Among the lines below, copy each one in which "pinky" appears.

Dataset extract:
▽

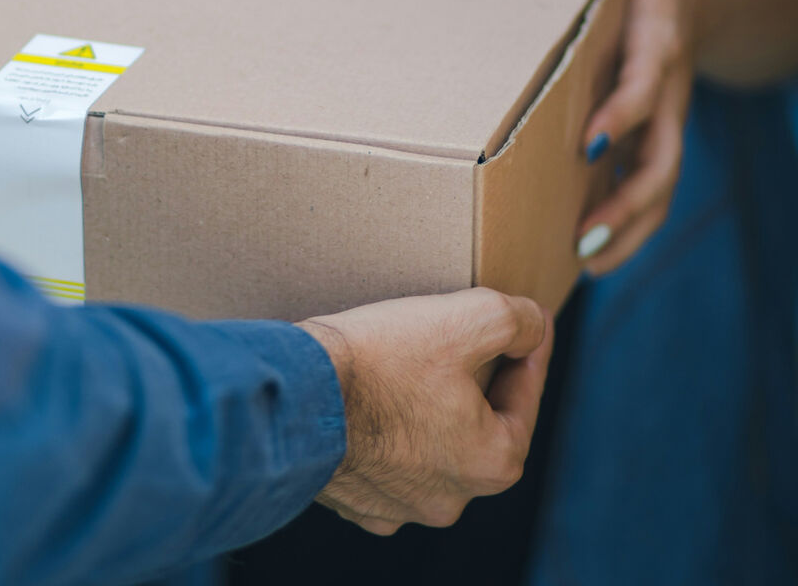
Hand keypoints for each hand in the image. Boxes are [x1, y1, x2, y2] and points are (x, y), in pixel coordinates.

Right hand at [298, 288, 551, 534]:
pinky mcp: (353, 501)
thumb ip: (518, 320)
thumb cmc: (379, 360)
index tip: (525, 322)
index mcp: (492, 461)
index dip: (527, 349)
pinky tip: (370, 404)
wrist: (292, 395)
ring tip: (409, 367)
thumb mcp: (468, 317)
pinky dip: (382, 435)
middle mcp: (451, 498)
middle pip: (477, 425)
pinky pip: (381, 463)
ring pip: (429, 447)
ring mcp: (398, 507)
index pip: (525, 394)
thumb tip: (532, 325)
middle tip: (460, 340)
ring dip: (426, 412)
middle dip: (475, 383)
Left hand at [550, 0, 711, 274]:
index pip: (645, 86)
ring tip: (586, 263)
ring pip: (657, 186)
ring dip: (628, 228)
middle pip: (661, 159)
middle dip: (628, 201)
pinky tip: (586, 256)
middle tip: (585, 236)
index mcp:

△

Solution to this exercise:
pinky mcp: (353, 501)
pinky tip: (370, 404)
pinky dip: (382, 435)
pinky pip: (381, 463)
pinky tip: (586, 256)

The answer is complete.